Wednesday, March 27, 2013

Greeks Were Highly Civilized


About 400 B.C. some nomadic tribes left Russian and headed towards South. When they reached the Mediterranean region, they settled there, despite the heat and the tough conditions of living.
People who settled in Greece borrowed vital features from the civilizations of Egypt, Phoenicia, Mesopotamia and India. Greek civilized emerged from the blending of all these cultures. The Greeks, it is said generally, were highly civilized. The ancient Greek had an enormous thirst for knowledge.
To quote few examples: Thales of Miletus studied the movements of the stars and could predict eclipses of the Sun. He was a mathematician, physician, astronomer, geographer and philosopher.
Pythagoras was the Father of Mathematics.
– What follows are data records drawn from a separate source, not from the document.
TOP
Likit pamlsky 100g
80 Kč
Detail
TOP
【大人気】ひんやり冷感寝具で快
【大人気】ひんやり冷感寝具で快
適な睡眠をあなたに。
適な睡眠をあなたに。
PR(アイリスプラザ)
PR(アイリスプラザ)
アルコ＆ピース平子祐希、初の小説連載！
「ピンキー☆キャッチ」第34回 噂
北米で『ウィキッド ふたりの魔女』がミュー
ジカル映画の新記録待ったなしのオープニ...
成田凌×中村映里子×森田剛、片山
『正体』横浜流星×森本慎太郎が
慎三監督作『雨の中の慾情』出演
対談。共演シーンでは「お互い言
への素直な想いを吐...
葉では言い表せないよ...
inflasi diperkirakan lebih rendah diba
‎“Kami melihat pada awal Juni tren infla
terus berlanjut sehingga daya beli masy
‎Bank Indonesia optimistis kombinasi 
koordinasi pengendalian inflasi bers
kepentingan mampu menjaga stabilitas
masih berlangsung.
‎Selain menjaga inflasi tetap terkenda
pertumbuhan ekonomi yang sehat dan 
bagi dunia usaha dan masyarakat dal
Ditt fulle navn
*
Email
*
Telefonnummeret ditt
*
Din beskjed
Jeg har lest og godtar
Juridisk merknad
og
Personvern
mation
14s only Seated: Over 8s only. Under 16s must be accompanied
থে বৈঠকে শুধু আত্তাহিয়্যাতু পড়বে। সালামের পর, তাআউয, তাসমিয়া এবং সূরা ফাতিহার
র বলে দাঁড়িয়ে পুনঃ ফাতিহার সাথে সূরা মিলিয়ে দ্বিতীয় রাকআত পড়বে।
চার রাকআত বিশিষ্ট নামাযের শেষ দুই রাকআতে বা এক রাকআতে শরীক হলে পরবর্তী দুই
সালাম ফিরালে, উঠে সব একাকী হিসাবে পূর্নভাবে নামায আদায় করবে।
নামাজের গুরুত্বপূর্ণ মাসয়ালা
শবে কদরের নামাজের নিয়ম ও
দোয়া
Among his discoveries were the multiplication tables, the decimal system and the theorem concerning the square on the hypotenuse – Pythagoras’s theorem.
Democritus established that everything is made up of a quantity of tiny particles called “atoms”. In the 5th century B.C. there were already philologists, (scholars who study languages) in Greece. Architects and Sculptors often used to work together, the results of which can still be seen in the splendid temples and buildings of old age.
Greek citizens were law abiding. It was in Greece that the principle of democracy was born.
Aeschylus, Sophocles and Euripides wrote plays which are still popular today. The historian Herodotus wrote an account of his travels to Egypt which is still a valuable source. Thucydides and Demosthenes turned public speaking into an art. It was Socrates who pronounced the famous maxim: “know thyself”. His pupil, Plato, sought to know the true the beautiful and the good. Socrates invented the Socratic method of argument, by questions and answers.